Apart from the noise, a communication system as described can be subject to different phenomena that distort the received message in different ways. Consider just two:
· Different faults in the receiver cause different distortions on the received message. In the worst case, the message may be lost completely. In less severe cases, it may become unrecognizable, in whole or in part.
· Through the receiver, by means of electromagnetic methods, it is possible to insert and send to the recipient spurious messages that do not come from a legitimate source.
If a follower of the deterministic ideology would apply to the communication system described here the same reductionist reasoning used to justify the claim that freedom does not exist and consciousness is an illusion, the following conclusions would be reached:
· The source or origin of the information is only an illusion produced by the structure of the receptor. Only the receiver exists, and the received messages are spontaneously generated or induced in the receiver.
· From the fact that it is possible to introduce spurious messages on the receiver by means of electromagnetic manipulations, it follows that all the messages we receive are equally spurious.
No materialistic philosopher holds something like this.
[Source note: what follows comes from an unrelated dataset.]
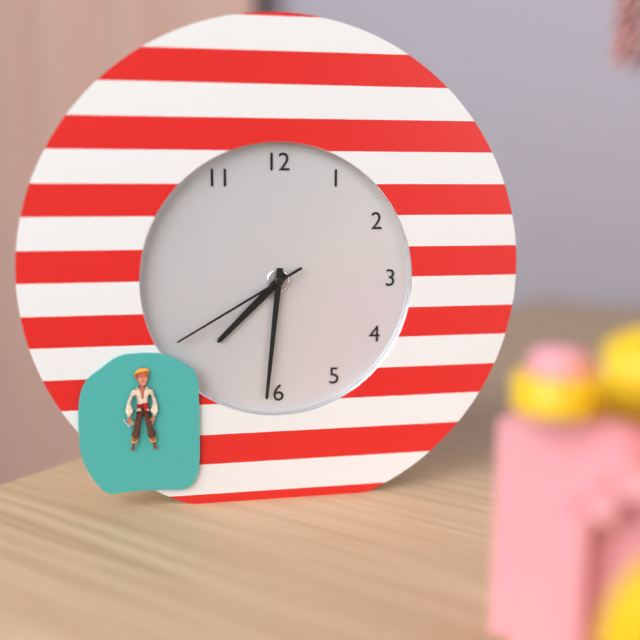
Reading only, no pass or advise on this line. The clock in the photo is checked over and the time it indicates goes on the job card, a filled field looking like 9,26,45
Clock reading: 7,31,40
Why should these two systems be treated in such a different way?
It is true that, in the case of a communications system, we know from experience that the source of information and the messages sent to us really exist. But then, we also know from experience that we are self-conscious, and some people have felt mystical experiences without having received any stimulation. However, in one case our experience is admitted, while in the other it is denied and considered an illusion. I think the communication analogy I have just offered significantly reduces the probability that the reductionist ideology is true.
To end this paper, I would like to pose a couple of questions to those people who assert the deterministic philosophy:
Determinism affirms that we are not free, that we are programmed machines, that whenever we act or think, we have no option but to act or think as we actually act or think. Are you deterministic because you have meditated and found reasons for this philosophy, or because you have been programmed to accept it? (Adapted from Sheldrake 2012).
The second question is addressed to those who try to broadcast their deterministic philosophy by dedicating their efforts and time to write books aiming to convince others of their ideology:
Why do you write those books? If what you say is true, your readers will not be convinced by your arguments, since they cannot help thinking whatever they think, before and after reading your book. So, why waste time and effort? Since you are still writing, I can only conclude that, at bottom, you do believe in self-conscience and freedom and act accordingly.